What she did not see did not have to happen, she’d been taught.

Outside tonight the air was liquid. Children and blood and mud or shit clods floated past the window in oblong droves of packets. Occasional tremors like someone choking shook the texture off the home’s foundation and its eaves. The tone, for now, was silent, or just perhaps too loud or high-pitched for her to attend.

On TV, 1180 watched the men roll a huge translucent ball along the expressway. Men and goats stationed on both sides watched the procession from behind a velvet cable. At the center of the ball there was a nude woman, strapped with her arms above her head. The women’s breasts had been augmented so that they obscured the majority of her torso. Her nipples were so brown they appeared black. The woman’s pure white hair had been combed with glitter and bits of foil that made her seem expensive. A large brass band mostly of tubas followed the ball in its procession, squalling basslines uncoordinated from one performer to the next. The men who pulled the ropes that dragged the ball were made up bronze and coiled all in the face like royal bulls.

1180 recognized certain of the men’s gashed or pimpled foreheads. They seemed everywhere at once. This had all already happened.

The men grunted though their holes in deformed rhythm as they brought the ball toward the wide bright eye hung on the city. 1180 swam the channels through several hundred angles aimed at different close-ups on the woman’s flesh, her eyes blank and elaborate.

1180 could hear the woman’s thoughts — the addled feed spoke into her head in a voice like her voice if shifted older and still aging — wholly ruined — the men around her barking and barfing, throwing their fists into the light, around which the whole sky seemed to pucker, and the woman’s voice groaned on and on and older still.

1180 could not stand to hear the woman speaking any longer. She felt a button on her tongue, but she’d already pressed it so many times and still felt nothing. The men inside the TV shitting mnemonic cash back and forth between their being. 1180 turned the TV off but it stayed on.

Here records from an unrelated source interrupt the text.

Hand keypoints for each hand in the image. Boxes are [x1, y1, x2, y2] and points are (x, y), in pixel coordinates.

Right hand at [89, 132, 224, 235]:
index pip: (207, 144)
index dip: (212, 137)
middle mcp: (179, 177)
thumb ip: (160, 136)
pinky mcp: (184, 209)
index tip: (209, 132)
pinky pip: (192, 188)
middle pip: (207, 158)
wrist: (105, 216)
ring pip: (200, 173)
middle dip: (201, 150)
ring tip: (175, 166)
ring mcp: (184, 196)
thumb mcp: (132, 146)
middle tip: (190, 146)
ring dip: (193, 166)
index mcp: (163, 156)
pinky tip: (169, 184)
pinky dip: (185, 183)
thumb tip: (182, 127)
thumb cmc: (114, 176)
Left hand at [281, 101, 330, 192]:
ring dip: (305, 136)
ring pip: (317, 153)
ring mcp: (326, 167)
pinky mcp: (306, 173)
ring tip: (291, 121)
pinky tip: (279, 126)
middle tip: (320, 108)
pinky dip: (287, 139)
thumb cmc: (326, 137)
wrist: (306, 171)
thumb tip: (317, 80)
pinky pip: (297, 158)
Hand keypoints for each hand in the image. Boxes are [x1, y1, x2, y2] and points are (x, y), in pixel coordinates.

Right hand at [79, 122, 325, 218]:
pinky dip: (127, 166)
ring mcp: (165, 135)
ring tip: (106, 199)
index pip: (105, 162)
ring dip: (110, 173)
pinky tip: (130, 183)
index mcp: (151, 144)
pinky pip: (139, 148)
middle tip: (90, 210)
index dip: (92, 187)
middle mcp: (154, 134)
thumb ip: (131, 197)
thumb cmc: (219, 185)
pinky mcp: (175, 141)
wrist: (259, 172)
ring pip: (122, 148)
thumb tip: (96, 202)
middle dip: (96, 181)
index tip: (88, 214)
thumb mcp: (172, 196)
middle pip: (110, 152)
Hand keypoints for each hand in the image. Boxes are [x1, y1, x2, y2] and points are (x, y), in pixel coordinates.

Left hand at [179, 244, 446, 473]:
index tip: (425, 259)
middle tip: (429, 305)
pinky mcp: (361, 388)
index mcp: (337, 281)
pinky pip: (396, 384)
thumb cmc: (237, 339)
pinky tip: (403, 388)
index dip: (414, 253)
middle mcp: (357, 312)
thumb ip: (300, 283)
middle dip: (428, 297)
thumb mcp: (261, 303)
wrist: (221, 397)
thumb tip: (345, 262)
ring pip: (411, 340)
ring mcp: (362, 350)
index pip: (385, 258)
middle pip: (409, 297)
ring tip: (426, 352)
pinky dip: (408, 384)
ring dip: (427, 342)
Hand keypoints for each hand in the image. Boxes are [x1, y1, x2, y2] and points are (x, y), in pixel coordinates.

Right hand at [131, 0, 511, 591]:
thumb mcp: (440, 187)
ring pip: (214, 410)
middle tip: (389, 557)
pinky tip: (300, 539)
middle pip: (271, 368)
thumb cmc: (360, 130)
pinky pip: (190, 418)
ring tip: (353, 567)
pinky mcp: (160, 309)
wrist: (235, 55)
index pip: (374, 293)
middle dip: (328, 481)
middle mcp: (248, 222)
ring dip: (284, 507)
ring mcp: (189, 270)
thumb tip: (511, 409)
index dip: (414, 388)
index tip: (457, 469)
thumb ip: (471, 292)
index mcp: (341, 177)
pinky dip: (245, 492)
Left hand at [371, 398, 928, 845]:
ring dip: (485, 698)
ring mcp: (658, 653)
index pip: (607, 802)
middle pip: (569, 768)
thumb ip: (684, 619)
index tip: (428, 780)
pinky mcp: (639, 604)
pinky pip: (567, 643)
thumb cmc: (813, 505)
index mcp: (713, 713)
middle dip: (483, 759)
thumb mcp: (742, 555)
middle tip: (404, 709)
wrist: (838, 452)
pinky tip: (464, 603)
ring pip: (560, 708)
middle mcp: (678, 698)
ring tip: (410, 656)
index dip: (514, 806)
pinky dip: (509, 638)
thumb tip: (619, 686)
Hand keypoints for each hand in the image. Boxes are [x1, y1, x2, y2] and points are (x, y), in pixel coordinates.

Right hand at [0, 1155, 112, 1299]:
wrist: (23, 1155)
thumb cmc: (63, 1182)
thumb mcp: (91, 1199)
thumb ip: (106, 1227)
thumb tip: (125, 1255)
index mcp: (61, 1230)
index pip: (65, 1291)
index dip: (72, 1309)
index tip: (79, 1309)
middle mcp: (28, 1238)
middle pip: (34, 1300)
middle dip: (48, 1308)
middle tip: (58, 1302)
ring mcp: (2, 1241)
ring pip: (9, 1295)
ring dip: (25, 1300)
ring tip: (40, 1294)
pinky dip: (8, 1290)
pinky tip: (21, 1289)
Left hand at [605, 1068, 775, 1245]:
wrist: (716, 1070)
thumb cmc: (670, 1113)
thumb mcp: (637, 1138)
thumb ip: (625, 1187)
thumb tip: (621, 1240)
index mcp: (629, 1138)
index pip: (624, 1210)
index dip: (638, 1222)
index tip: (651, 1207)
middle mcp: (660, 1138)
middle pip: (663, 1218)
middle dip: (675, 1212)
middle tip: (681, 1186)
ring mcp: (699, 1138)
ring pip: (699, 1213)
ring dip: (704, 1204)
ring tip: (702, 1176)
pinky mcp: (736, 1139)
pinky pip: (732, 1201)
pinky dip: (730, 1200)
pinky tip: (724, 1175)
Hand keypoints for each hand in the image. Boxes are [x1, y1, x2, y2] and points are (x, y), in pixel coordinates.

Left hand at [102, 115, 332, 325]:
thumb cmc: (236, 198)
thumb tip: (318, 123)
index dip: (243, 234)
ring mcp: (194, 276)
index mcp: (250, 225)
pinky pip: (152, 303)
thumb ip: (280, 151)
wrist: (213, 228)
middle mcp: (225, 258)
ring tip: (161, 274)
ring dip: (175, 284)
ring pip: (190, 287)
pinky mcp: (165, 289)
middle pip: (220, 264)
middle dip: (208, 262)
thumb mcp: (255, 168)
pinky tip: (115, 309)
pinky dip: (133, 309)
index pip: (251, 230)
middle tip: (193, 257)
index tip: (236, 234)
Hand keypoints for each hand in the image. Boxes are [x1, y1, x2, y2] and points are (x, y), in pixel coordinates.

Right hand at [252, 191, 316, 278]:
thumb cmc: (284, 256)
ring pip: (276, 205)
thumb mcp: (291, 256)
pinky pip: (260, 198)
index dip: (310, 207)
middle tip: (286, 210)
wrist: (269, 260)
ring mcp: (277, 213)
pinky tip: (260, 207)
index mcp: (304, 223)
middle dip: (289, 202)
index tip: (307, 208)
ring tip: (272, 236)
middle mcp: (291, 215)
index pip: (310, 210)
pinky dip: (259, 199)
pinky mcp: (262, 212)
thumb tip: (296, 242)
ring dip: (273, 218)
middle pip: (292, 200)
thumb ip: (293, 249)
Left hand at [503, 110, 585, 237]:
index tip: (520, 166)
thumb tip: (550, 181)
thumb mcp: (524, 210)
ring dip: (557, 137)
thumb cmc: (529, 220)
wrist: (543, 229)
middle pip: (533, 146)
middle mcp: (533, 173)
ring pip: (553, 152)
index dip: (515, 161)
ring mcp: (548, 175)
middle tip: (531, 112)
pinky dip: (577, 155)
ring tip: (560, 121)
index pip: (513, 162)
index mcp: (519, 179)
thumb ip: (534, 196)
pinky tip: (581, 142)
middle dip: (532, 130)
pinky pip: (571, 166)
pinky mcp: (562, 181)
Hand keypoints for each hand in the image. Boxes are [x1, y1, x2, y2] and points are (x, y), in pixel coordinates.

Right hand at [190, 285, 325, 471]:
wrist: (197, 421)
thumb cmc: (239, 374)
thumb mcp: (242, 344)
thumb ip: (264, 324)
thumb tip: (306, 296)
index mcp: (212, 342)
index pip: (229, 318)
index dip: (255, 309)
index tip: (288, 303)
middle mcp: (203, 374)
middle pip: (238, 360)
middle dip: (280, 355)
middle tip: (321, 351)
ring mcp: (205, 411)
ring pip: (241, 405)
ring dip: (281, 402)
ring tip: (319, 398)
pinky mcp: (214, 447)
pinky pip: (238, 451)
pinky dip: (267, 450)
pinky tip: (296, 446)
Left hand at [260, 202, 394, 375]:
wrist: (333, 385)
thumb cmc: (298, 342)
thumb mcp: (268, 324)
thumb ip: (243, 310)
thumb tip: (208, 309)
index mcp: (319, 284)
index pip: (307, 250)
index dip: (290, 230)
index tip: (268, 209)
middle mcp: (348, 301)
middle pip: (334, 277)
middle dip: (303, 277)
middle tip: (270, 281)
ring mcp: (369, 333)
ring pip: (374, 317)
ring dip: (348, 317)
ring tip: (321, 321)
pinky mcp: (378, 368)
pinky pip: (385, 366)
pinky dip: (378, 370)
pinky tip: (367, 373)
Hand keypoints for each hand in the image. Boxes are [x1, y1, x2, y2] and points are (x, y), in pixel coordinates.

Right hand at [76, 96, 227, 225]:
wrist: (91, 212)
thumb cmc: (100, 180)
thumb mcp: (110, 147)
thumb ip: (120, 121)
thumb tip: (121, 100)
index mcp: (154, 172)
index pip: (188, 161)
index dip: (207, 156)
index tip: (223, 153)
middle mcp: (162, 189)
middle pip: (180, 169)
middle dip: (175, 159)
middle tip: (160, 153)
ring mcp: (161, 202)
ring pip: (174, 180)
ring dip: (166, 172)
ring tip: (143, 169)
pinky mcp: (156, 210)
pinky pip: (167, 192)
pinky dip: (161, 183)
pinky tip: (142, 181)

In the kitchen 1180 stood among the way the man had ransacked the storage fridge. The men had eaten all the bee meat and drank the runoff water and the pine bread. All they’d left behind was condiments — countless plastic packets salvaged from fast food, distributed in past weeks by kids in massive trucks with countless turrets and steaming screens. Despite the trucks’ clear impenetrability men for miles would crowd around them gnawing and knocking one another’s eyes out.

1180 felt mostly calmer after suckling just one packet of the chemic mayonnaise. She experienced feelings of vast euphoria, self worth and creativity, as well as a warm flush feeling through her linings. It tasted like sucking on a baby doll but it was easy. Several hours without imbibing caused withdrawal, the inverse symptoms of which included ranting, loss of wisdom, megalomania, frothy discharge from the ears.

1180 tried to keep herself in hunger as long as possible but most days she gave in quick — she could feel the hole growing inside her, a round hole lined with even wider teeth.

1180 saw by the large panel LCD clock that had been installed in her forearm that it was time to go downstairs. Everyday from 1 to 4 was MANDATORY SPONSORED INTERMISSION, a practice the state had instituted in the house for several weekends in the months before the presence of the present child. Each home or house in the local area had been installed with safety stairwell bunkers for a cost absorbed in the aggregate war effort — the war against the long black dogs — the war against the books that had not yet been read — the war against the war against the prisms installed in our ribcages — the war against Kentucky’s buried growling — the war against anyone named John. Each war went on regardless of when it ended or began, and should be feared beyond the fear of fearing any other dead idea.